What you have to do = Write out exactly the lines that run from the one containing "(450, 266) = (518, 260): grey" to the end of the entries below, with both end lines included.

Collection entries:
..............................

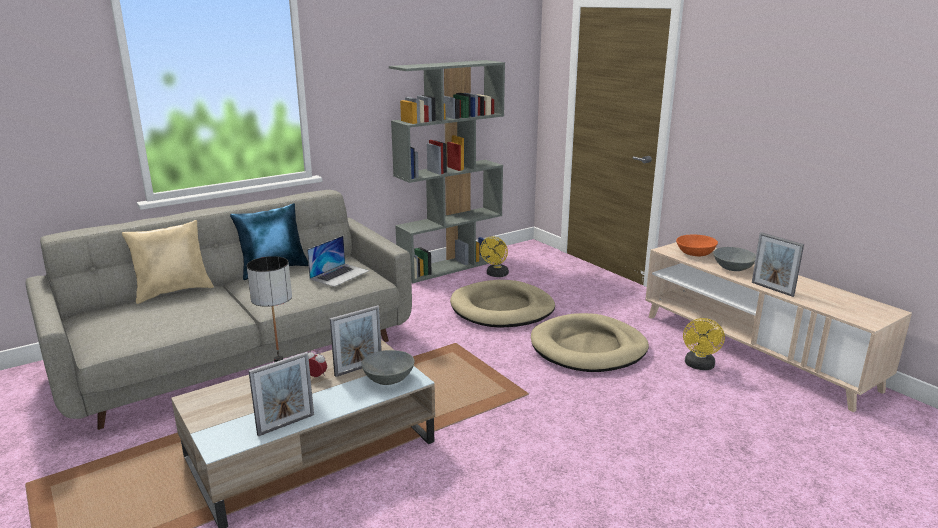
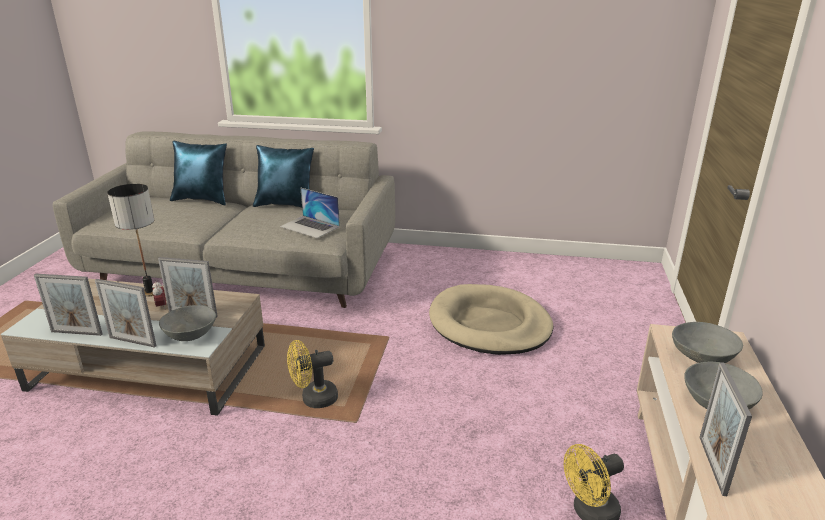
camera: 45 degrees right, 5 degrees up
(174, 291) = (203, 200): beige pillow -> blue pillow
(339, 275) = (310, 226): laptop -> laptop turned 45 degrees clockwise
(353, 404) = (132, 342): none -> picture frame
(450, 266) = (518, 260): grey bookcase -> none
(496, 275) = (547, 286): yellow fan -> yellow fan (313, 399)
(588, 348) = (498, 411): beige dog bed -> none
(695, 254) = (703, 356): orange bowl -> grey bowl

..............................

Answer space =
(450, 266) = (518, 260): grey bookcase -> none
(496, 275) = (547, 286): yellow fan -> yellow fan (313, 399)
(588, 348) = (498, 411): beige dog bed -> none
(695, 254) = (703, 356): orange bowl -> grey bowl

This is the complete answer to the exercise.